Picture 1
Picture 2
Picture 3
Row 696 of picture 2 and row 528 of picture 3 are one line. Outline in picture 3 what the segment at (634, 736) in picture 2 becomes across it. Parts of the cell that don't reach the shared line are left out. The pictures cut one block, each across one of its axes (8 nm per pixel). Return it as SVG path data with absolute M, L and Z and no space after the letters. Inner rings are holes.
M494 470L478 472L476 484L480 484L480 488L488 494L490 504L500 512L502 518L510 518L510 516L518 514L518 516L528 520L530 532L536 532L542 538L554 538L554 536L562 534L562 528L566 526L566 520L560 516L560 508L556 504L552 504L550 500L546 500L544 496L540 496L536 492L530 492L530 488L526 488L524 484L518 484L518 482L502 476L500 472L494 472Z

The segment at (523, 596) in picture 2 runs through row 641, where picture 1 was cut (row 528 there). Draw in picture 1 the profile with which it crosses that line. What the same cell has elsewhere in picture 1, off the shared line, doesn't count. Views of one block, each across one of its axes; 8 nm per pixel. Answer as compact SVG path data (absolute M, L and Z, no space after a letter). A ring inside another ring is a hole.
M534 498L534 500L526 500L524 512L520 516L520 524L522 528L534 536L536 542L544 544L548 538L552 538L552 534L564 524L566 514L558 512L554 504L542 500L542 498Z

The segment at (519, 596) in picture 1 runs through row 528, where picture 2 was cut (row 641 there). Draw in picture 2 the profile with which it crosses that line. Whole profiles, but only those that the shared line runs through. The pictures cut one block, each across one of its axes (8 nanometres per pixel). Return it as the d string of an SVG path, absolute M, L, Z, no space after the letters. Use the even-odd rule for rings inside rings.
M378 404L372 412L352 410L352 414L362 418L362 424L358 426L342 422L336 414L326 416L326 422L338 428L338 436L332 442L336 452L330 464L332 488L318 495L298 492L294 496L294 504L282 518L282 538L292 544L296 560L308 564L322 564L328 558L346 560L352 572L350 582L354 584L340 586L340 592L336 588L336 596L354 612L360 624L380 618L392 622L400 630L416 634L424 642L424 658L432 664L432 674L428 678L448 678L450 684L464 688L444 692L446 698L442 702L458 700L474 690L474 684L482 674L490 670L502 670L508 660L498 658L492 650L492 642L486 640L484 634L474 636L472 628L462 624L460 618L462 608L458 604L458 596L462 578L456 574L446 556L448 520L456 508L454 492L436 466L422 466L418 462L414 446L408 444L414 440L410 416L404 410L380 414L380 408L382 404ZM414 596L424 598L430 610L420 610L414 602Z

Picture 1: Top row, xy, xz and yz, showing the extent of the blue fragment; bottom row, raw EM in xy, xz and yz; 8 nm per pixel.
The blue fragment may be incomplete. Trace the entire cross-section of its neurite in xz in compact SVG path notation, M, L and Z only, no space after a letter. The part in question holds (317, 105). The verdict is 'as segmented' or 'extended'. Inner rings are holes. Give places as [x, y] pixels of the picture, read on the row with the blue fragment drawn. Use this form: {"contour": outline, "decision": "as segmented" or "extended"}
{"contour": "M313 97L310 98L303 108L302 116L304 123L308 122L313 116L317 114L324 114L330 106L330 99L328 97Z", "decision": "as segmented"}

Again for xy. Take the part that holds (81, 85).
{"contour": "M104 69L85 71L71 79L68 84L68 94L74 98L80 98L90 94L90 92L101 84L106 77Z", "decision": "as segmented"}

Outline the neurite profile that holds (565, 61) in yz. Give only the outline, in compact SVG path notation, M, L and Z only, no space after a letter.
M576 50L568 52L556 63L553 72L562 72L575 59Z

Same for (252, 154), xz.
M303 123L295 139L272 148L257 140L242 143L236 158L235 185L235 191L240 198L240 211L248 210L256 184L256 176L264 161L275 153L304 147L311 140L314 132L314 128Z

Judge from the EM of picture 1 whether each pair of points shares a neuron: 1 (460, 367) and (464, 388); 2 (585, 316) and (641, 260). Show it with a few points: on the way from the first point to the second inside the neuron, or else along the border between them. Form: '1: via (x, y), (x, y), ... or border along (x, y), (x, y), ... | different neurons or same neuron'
++++++++
### Problem to work on
Every line in the material must be retyped exactly, with none omitted.

### Final answer
Picture 1
Picture 2
Picture 3
Row 696 of picture 2 and row 528 of picture 3 are one line. Outline in picture 3 what the segment at (634, 736) in picture 2 becomes across it. Parts of the cell that don't reach the shared line are left out. The pictures cut one block, each across one of its axes (8 nm per pixel). Return it as SVG path data with absolute M, L and Z and no space after the letters. Inner rings are holes.
M494 470L478 472L476 484L480 484L480 488L488 494L490 504L500 512L502 518L510 518L510 516L518 514L518 516L528 520L530 532L536 532L542 538L554 538L554 536L562 534L562 528L566 526L566 520L560 516L560 508L556 504L552 504L550 500L546 500L544 496L540 496L536 492L530 492L530 488L526 488L524 484L518 484L518 482L502 476L500 472L494 472Z

The segment at (523, 596) in picture 2 runs through row 641, where picture 1 was cut (row 528 there). Draw in picture 1 the profile with which it crosses that line. What the same cell has elsewhere in picture 1, off the shared line, doesn't count. Views of one block, each across one of its axes; 8 nm per pixel. Answer as compact SVG path data (absolute M, L and Z, no space after a letter). A ring inside another ring is a hole.
M534 498L534 500L526 500L524 512L520 516L520 524L522 528L534 536L536 542L544 544L548 538L552 538L552 534L564 524L566 514L558 512L554 504L542 500L542 498Z

The segment at (519, 596) in picture 1 runs through row 528, where picture 2 was cut (row 641 there). Draw in picture 2 the profile with which it crosses that line. Whole profiles, but only those that the shared line runs through. The pictures cut one block, each across one of its axes (8 nanometres per pixel). Return it as the d string of an SVG path, absolute M, L, Z, no space after the letters. Use the even-odd rule for rings inside rings.
M378 404L372 412L352 410L352 414L362 418L362 424L358 426L342 422L336 414L326 416L326 422L338 428L338 436L332 442L336 452L330 464L332 488L318 495L298 492L294 496L294 504L282 518L282 538L292 544L296 560L308 564L322 564L328 558L346 560L352 572L350 582L354 584L340 586L340 592L336 588L336 596L354 612L360 624L380 618L392 622L400 630L416 634L424 642L424 658L432 664L432 674L428 678L448 678L450 684L464 688L444 692L446 698L442 702L458 700L474 690L474 684L482 674L490 670L502 670L508 660L498 658L492 650L492 642L486 640L484 634L474 636L472 628L462 624L460 618L462 608L458 604L458 596L462 578L456 574L446 556L448 520L456 508L454 492L436 466L422 466L418 462L414 446L408 444L414 440L410 416L404 410L380 414L380 408L382 404ZM414 596L424 598L430 610L420 610L414 602Z

Picture 1: Top row, xy, xz and yz, showing the extent of the blue fragment; bottom row, raw EM in xy, xz and yz; 8 nm per pixel.
The blue fragment may be incomplete. Trace the entire cross-section of its neurite in xz in compact SVG path notation, M, L and Z only, no space after a letter. The part in question holds (317, 105). The verdict is 'as segmented' or 'extended'. Inner rings are holes. Give places as [x, y] pixels of the picture, read on the row with the blue fragment drawn. Use this form: {"contour": outline, "decision": "as segmented" or "extended"}
{"contour": "M313 97L310 98L303 108L302 116L304 123L308 122L313 116L317 114L324 114L330 106L330 99L328 97Z", "decision": "as segmented"}

Again for xy. Take the part that holds (81, 85).
{"contour": "M104 69L85 71L71 79L68 84L68 94L74 98L80 98L90 94L90 92L101 84L106 77Z", "decision": "as segmented"}

Outline the neurite profile that holds (565, 61) in yz. Give only the outline, in compact SVG path notation, M, L and Z only, no space after a letter.
M576 50L568 52L556 63L553 72L562 72L575 59Z

Same for (252, 154), xz.
M303 123L295 139L272 148L257 140L242 143L236 158L235 185L235 191L240 198L240 211L248 210L256 184L256 176L264 161L275 153L304 147L311 140L314 132L314 128Z

Judge from the EM of picture 1 whether each pair of points shares a neuron: 1 (460, 367) and (464, 388); 2 (585, 316) and (641, 260). Show it with a few points: on the way from the first point to the second inside the neuron, or else along the border between them. Form: '1: via (x, y), (x, y), ... or border along (x, y), (x, y), ... | different neurons or same neuron'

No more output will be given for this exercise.